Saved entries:

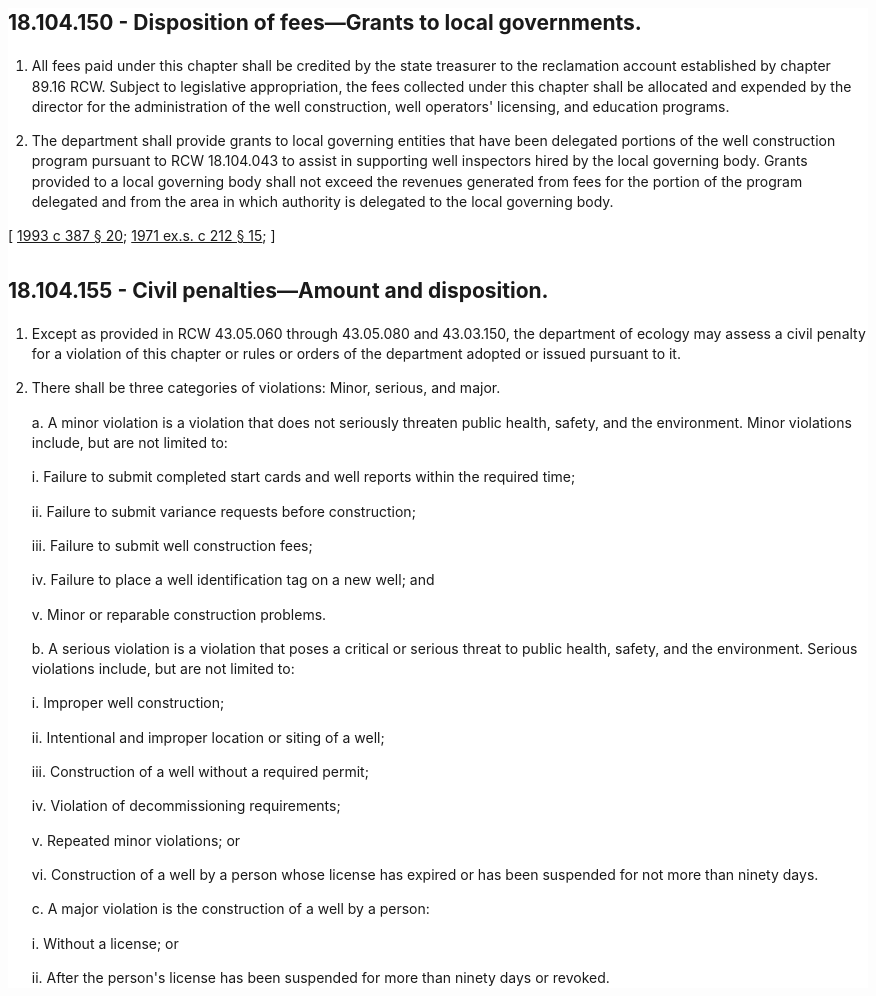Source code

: ## 18.104.150 - Disposition of fees—Grants to local governments.
1. All fees paid under this chapter shall be credited by the state treasurer to the reclamation account established by chapter 89.16 RCW. Subject to legislative appropriation, the fees collected under this chapter shall be allocated and expended by the director for the administration of the well construction, well operators' licensing, and education programs.

2. The department shall provide grants to local governing entities that have been delegated portions of the well construction program pursuant to RCW 18.104.043 to assist in supporting well inspectors hired by the local governing body. Grants provided to a local governing body shall not exceed the revenues generated from fees for the portion of the program delegated and from the area in which authority is delegated to the local governing body.

\[ [1993 c 387 § 20](https://lawfilesext.leg.wa.gov/biennium/1993-94/Pdf/Bills/Session%20Laws/House/1806-S.SL.pdf?cite=1993%20c%20387%20§%2020); [1971 ex.s. c 212 § 15](https://leg.wa.gov/CodeReviser/documents/sessionlaw/1971ex1c212.pdf?cite=1971%20ex.s.%20c%20212%20§%2015); \]

## 18.104.155 - Civil penalties—Amount and disposition.
1. Except as provided in RCW 43.05.060 through 43.05.080 and 43.03.150, the department of ecology may assess a civil penalty for a violation of this chapter or rules or orders of the department adopted or issued pursuant to it.

2. There shall be three categories of violations: Minor, serious, and major.

   a. A minor violation is a violation that does not seriously threaten public health, safety, and the environment. Minor violations include, but are not limited to:

      i. Failure to submit completed start cards and well reports within the required time;

      ii. Failure to submit variance requests before construction;

      iii. Failure to submit well construction fees;

      iv. Failure to place a well identification tag on a new well; and

      v. Minor or reparable construction problems.

   b. A serious violation is a violation that poses a critical or serious threat to public health, safety, and the environment. Serious violations include, but are not limited to:

      i. Improper well construction;

      ii. Intentional and improper location or siting of a well;

      iii. Construction of a well without a required permit;

      iv. Violation of decommissioning requirements;

      v. Repeated minor violations; or

      vi. Construction of a well by a person whose license has expired or has been suspended for not more than ninety days.

   c. A major violation is the construction of a well by a person:

      i. Without a license; or

      ii. After the person's license has been suspended for more than ninety days or revoked.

WHAT THE EXERCISE ASKS: From the entries above, print the lines beginning at the one with "2. The department" and stopping after the one with "1. Except as", exactly as written and with nothing else.

ANSWER TO THIS EXERCISE:
2. The department shall provide grants to local governing entities that have been delegated portions of the well construction program pursuant to RCW 18.104.043 to assist in supporting well inspectors hired by the local governing body. Grants provided to a local governing body shall not exceed the revenues generated from fees for the portion of the program delegated and from the area in which authority is delegated to the local governing body.

\[ [1993 c 387 § 20](https://lawfilesext.leg.wa.gov/biennium/1993-94/Pdf/Bills/Session%20Laws/House/1806-S.SL.pdf?cite=1993%20c%20387%20§%2020); [1971 ex.s. c 212 § 15](https://leg.wa.gov/CodeReviser/documents/sessionlaw/1971ex1c212.pdf?cite=1971%20ex.s.%20c%20212%20§%2015); \]

## 18.104.155 - Civil penalties—Amount and disposition.
1. Except as provided in RCW 43.05.060 through 43.05.080 and 43.03.150, the department of ecology may assess a civil penalty for a violation of this chapter or rules or orders of the department adopted or issued pursuant to it.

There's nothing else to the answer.